Pine-Richland’s stout run defense faces star tailback in PIAA 5A semifinals
Saturday, November 21, 2020 | 4:30 AM
Here’s what makes Pine-Richland’s semifinal opponent dangerous:
“They’ve got one of the top junior tailbacks in the country,” Rams coach Eric Kasperowicz said. “If that doesn’t get your attention, I don’t know what does.”
Pine-Richland will get a close look at Governor Mifflin’s Nicholas Singleton at 1 p.m. Saturday when the teams meet in Hollidaysburg for a PIAA Class 5A semifinal.
Rivals ranks Singleton as the sixth best running back prospect in the 2022 class. The 6-foot, 205-pound uncommitted junior has 30 college offers with Notre Dame, Ohio State, Florida, Wisconsin and USC among them.
But he’s not merely a college prospect. Singleton has led Governor Mifflin (9-0) to its first District 3 title in team history and now is trying to get the Berks County school to Hershey for the first time.

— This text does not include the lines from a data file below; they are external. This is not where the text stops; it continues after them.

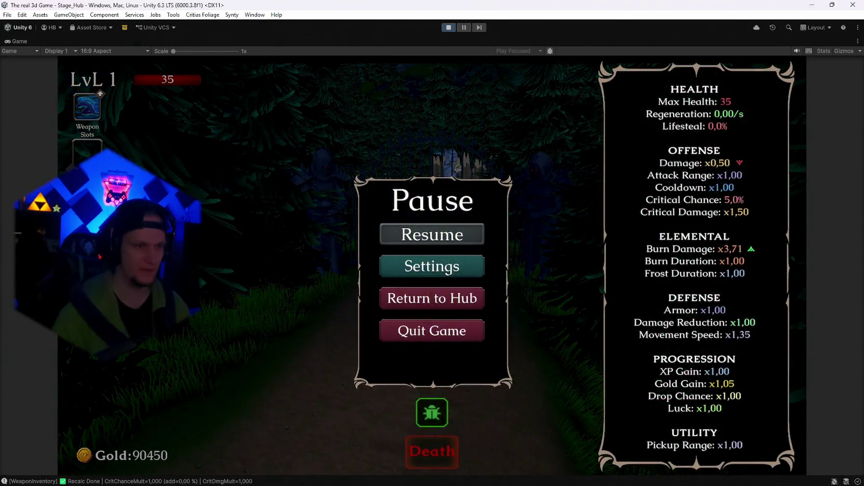
key(Escape)
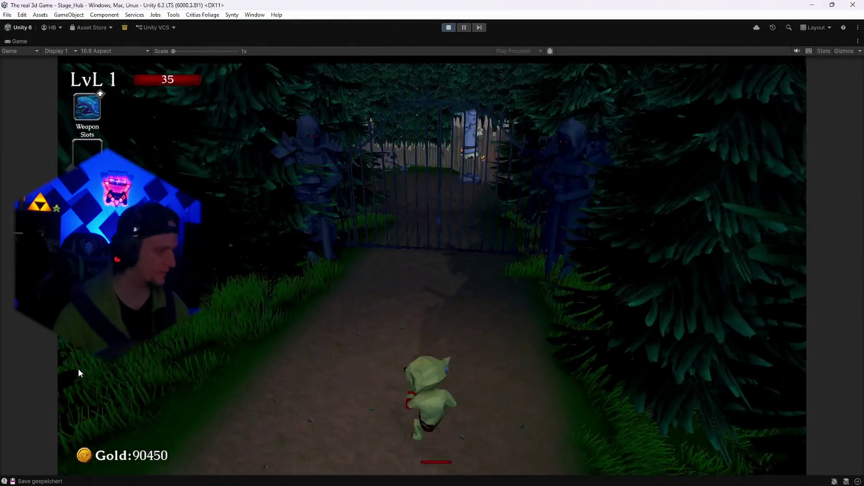
- Run on toward the forest gate to the next level-up and reroll its cards
key(w)
key(Escape)
key(Escape)
key(w)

WPIAL champion Pine-Richland (9-0) is trying to reach the state finals for the third time in seven years. To get there, they’ll need to slow down Singleton.
The running back has rushed for 1,203 yards and scored 23 touchdowns. He’s averaging 171.9 yards per game, 14.7 yards per carry and has scored multiple touchdowns in every game.

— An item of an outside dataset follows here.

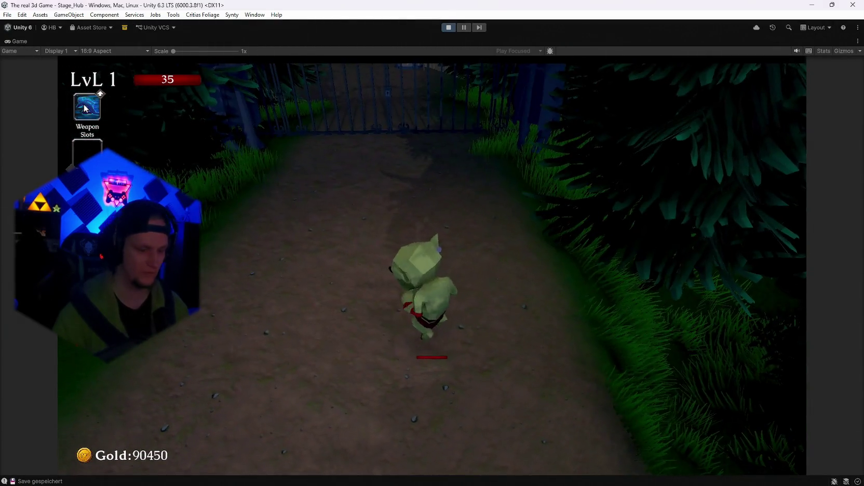
key(r)
key(r)
key(r)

“He looks like a video game,” Kasperowicz said. “It looks like you could give him the ball and he runs for 60 yards. He’s got everything, a combination of size, speed and power. He’s faster than anybody on the field and he runs people over.”
That doesn’t mean Pine-Richland has no answer for him. Fortunately for the Rams, their run-stopping ability has been stellar all season. They’re allowing only 30 rushing yards per week and have a trio of Division I recruits in linemen Miguel Jackson and Harrison Hayes, and linebacker Luke Miller.

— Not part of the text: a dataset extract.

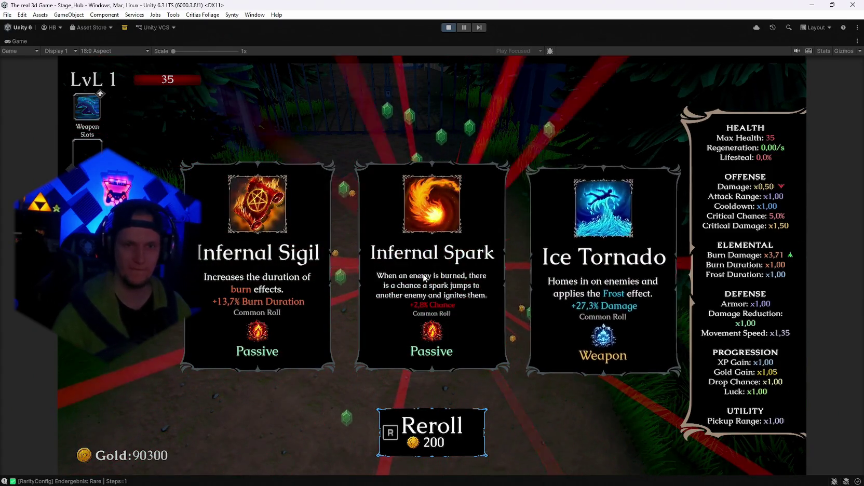
- Reroll the level-up cards four more times until AshenPact appears, then stop play mode with Ctrl+P
key(r)
key(r)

In the WPIAL finals, they held Peters Township to 10 rushing yards.
“(Singleton) is a really good player, but I think our kids take pride in that,” Kasperowicz said, “and want to try to slow him down.”
Governor Mifflin has outscored teams 392-69 this season. They’re coming off a 68-14 victory over Mechanicsburg on Nov. 6. A week later, the Mustangs won the District 3 title by forfeit over Warwick.
“They’re like a machine,” Kasperowicz said. “They’ve been untested. If you thought we’d been winning by a lot of points, they’re beating us in the points margin.”
Pine-Richland outscored its first nine opponents 439-82.
Kasperowicz said watching Singleton carry the football earns him comparisons to D’Andre Swift, a superstar running back Pine-Richland faced in 2014. Swift, who played for St. Joseph’s Prep, later starred at Georgia and now plays for the Detroit Lions.
“Without a doubt he’s a similar type kid,” Kasperowicz said. “This kid might be a little thicker but the same type of talent.”
Governor Mifflin runs a veer-option offense with Singleton as the team’s primary ball carrier. Singleton had 14 carries for 207 yards and four touchdowns in his team’s most recent game.
The key to defending the option is discipline, Kasperowicz said.
“It’s assignment football,” he said. “You’ve got to do your job. It’s like playing a McKeesport. It’s very similar. Do your job.”
Governor Mifflin has averaged 354.4 rushing yards per game and Singleton has run for at least 100 yards in every game. His season-high was 250 yards on Oct. 9 against Exeter Township.
But the Mustangs rely on the run. They average only 82 passing yards per week and senior quarterback Connor Maryniak has thrown only 20 completions.
“The good news is they’re one dimensional,” Kasperowicz said. “So if you can stop that, you should be in good shape. But if they can run the ball and make yards, we could be in for a long day.”